I was able to travel to Cuba in 1998 and study their health care system. I was really impressed with how they’ve been able to incorporate their plant medicines into their national health care system. Thirty percent of their medicine comes from plants. That was a model that I thought was really interesting and something that we could replicate parts of.

We use Echinacea. The strongest Echinacea in the world grows here in our own backyard. Naturally, that’s something that we use. I use that with my family and our children. We harvest our own. We make our own medicine for our family and as I said, it’s really practical.

We understand that there’re medicine men and that have the healing that they do and the relationship that they have with their plants. We understand and we respect that very much. But we also understand that there’s also the practical side of keeping your family healthy with natural ways of healing. That’s what we’re really concerned with.

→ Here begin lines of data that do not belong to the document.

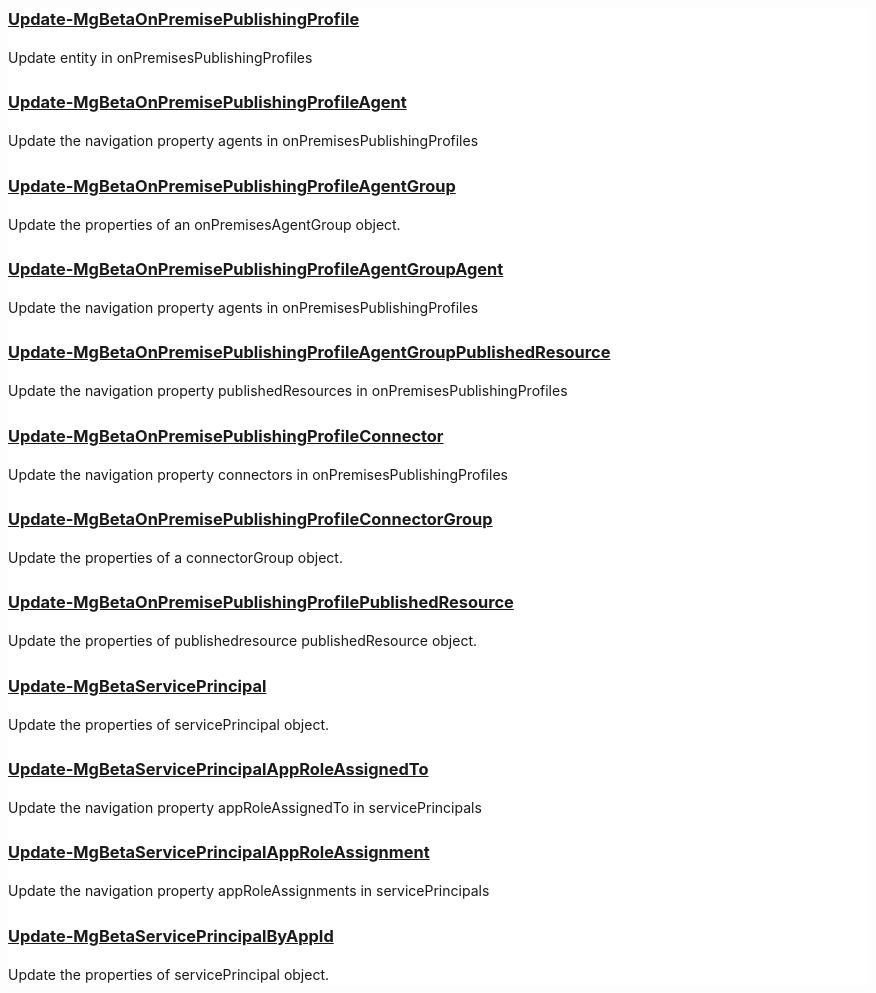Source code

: ### [Update-MgBetaOnPremisePublishingProfile](Update-MgBetaOnPremisePublishingProfile.md)
Update entity in onPremisesPublishingProfiles

### [Update-MgBetaOnPremisePublishingProfileAgent](Update-MgBetaOnPremisePublishingProfileAgent.md)
Update the navigation property agents in onPremisesPublishingProfiles

### [Update-MgBetaOnPremisePublishingProfileAgentGroup](Update-MgBetaOnPremisePublishingProfileAgentGroup.md)
Update the properties of an onPremisesAgentGroup object.

### [Update-MgBetaOnPremisePublishingProfileAgentGroupAgent](Update-MgBetaOnPremisePublishingProfileAgentGroupAgent.md)
Update the navigation property agents in onPremisesPublishingProfiles

### [Update-MgBetaOnPremisePublishingProfileAgentGroupPublishedResource](Update-MgBetaOnPremisePublishingProfileAgentGroupPublishedResource.md)
Update the navigation property publishedResources in onPremisesPublishingProfiles

### [Update-MgBetaOnPremisePublishingProfileConnector](Update-MgBetaOnPremisePublishingProfileConnector.md)
Update the navigation property connectors in onPremisesPublishingProfiles

### [Update-MgBetaOnPremisePublishingProfileConnectorGroup](Update-MgBetaOnPremisePublishingProfileConnectorGroup.md)
Update the properties of a connectorGroup object.

### [Update-MgBetaOnPremisePublishingProfilePublishedResource](Update-MgBetaOnPremisePublishingProfilePublishedResource.md)
Update the properties of publishedresource  publishedResource object.

### [Update-MgBetaServicePrincipal](Update-MgBetaServicePrincipal.md)
Update the properties of servicePrincipal object.

### [Update-MgBetaServicePrincipalAppRoleAssignedTo](Update-MgBetaServicePrincipalAppRoleAssignedTo.md)
Update the navigation property appRoleAssignedTo in servicePrincipals

### [Update-MgBetaServicePrincipalAppRoleAssignment](Update-MgBetaServicePrincipalAppRoleAssignment.md)
Update the navigation property appRoleAssignments in servicePrincipals

### [Update-MgBetaServicePrincipalByAppId](Update-MgBetaServicePrincipalByAppId.md)
Update the properties of servicePrincipal object.
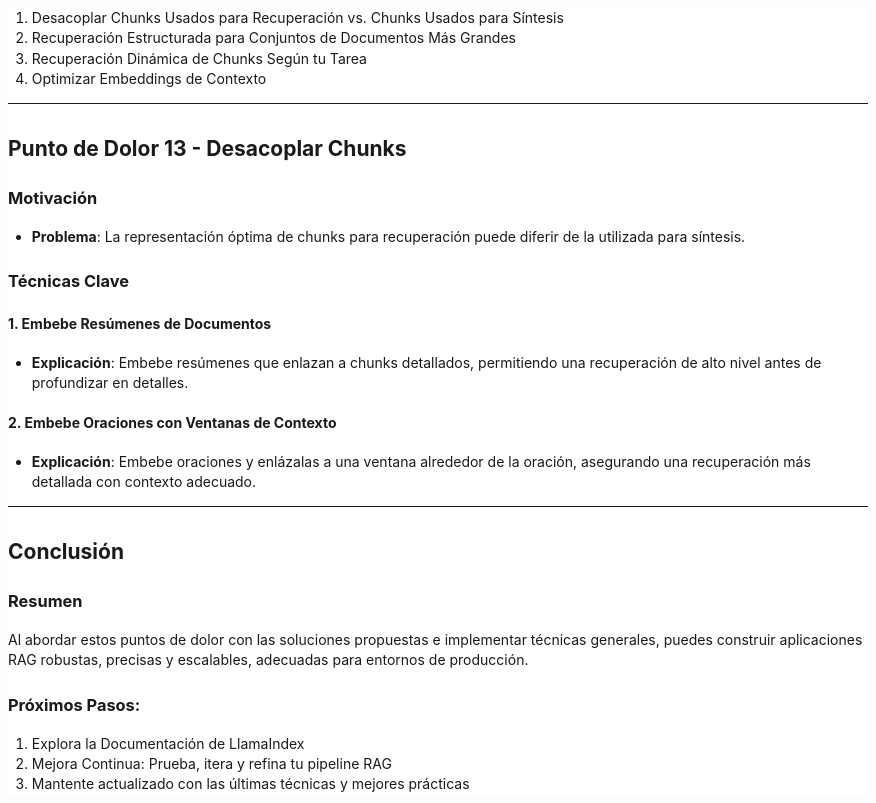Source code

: 1. Desacoplar Chunks Usados para Recuperación vs. Chunks Usados para Síntesis
2. Recuperación Estructurada para Conjuntos de Documentos Más Grandes
3. Recuperación Dinámica de Chunks Según tu Tarea
4. Optimizar Embeddings de Contexto

---

## **Punto de Dolor 13 - Desacoplar Chunks**

### **Motivación**

- **Problema**: La representación óptima de chunks para recuperación puede diferir de la utilizada para síntesis.

### **Técnicas Clave**

#### **1. Embebe Resúmenes de Documentos**

- **Explicación**: Embebe resúmenes que enlazan a chunks detallados, permitiendo una recuperación de alto nivel antes de profundizar en detalles.

#### **2. Embebe Oraciones con Ventanas de Contexto**

- **Explicación**: Embebe oraciones y enlázalas a una ventana alrededor de la oración, asegurando una recuperación más detallada con contexto adecuado.

---

## **Conclusión**

### **Resumen**

Al abordar estos puntos de dolor con las soluciones propuestas e implementar técnicas generales, puedes construir aplicaciones RAG robustas, precisas y escalables, adecuadas para entornos de producción.

### **Próximos Pasos**:

1. Explora la Documentación de LlamaIndex
2. Mejora Continua: Prueba, itera y refina tu pipeline RAG
3. Mantente actualizado con las últimas técnicas y mejores prácticas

We’ve been really successful. When our project started it was called the Sicangu Way of Life Project. Now as part of this project we have our herbal cooperative, which we call the Sicangu Lakota Herbal Cooperative. The idea is to provide workshops for our community members to come and learn how to make, for instance, herbal cough syrup. Maybe we’ll do the harvesting and plant identification at another workshop. The idea is to really teach hands-on applications, how to make these remedies and how people can do this in their own kitchen with plants that are identifiable in our own communities. At the same time, they’ll help us make a big batch that we can then market for sale. The funds go back into our project to further our work.

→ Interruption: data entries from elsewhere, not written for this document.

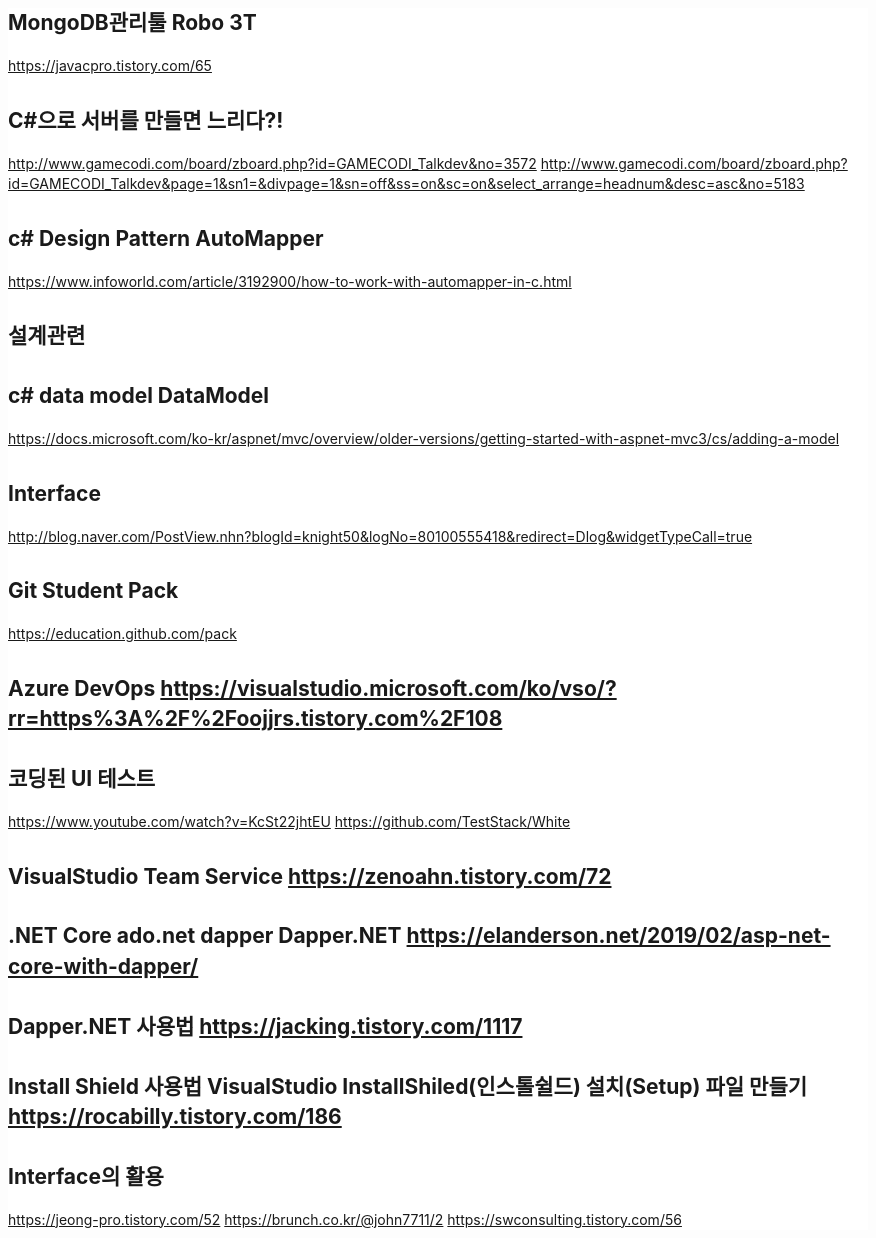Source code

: ## MongoDB관리툴 Robo 3T  
https://javacpro.tistory.com/65

## C#으로 서버를 만들면 느리다?!
http://www.gamecodi.com/board/zboard.php?id=GAMECODI_Talkdev&no=3572
http://www.gamecodi.com/board/zboard.php?id=GAMECODI_Talkdev&page=1&sn1=&divpage=1&sn=off&ss=on&sc=on&select_arrange=headnum&desc=asc&no=5183

## c# Design Pattern AutoMapper
https://www.infoworld.com/article/3192900/how-to-work-with-automapper-in-c.html


## 설계관련

## c# data model DataModel  
https://docs.microsoft.com/ko-kr/aspnet/mvc/overview/older-versions/getting-started-with-aspnet-mvc3/cs/adding-a-model

## Interface  
http://blog.naver.com/PostView.nhn?blogId=knight50&logNo=80100555418&redirect=Dlog&widgetTypeCall=true

## Git Student Pack  
https://education.github.com/pack


## Azure DevOps https://visualstudio.microsoft.com/ko/vso/?rr=https%3A%2F%2Foojjrs.tistory.com%2F108
## 코딩된 UI 테스트
https://www.youtube.com/watch?v=KcSt22jhtEU
https://github.com/TestStack/White

## VisualStudio Team Service https://zenoahn.tistory.com/72

## .NET Core ado.net dapper  Dapper.NET  https://elanderson.net/2019/02/asp-net-core-with-dapper/

## Dapper.NET 사용법  https://jacking.tistory.com/1117

## Install Shield 사용법 VisualStudio InstallShiled(인스톨쉴드) 설치(Setup) 파일 만들기 https://rocabilly.tistory.com/186

## Interface의 활용
https://jeong-pro.tistory.com/52
https://brunch.co.kr/@john7711/2
https://swconsulting.tistory.com/56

We found after we did our first series of workshops, our first year, was that people were coming to us at our houses and calling us and asking us for these remedies. We just have a little bit for our family. We found that there was an interest. People were really interested. We’re like most reservation communities located in very rural areas. It’s a two-and-a-half-hour drive for people to come to the nearest city or the health food store and be able to purchase any of these products, right? We wanted to provide a healthy alternative to going to the Indian Health Service.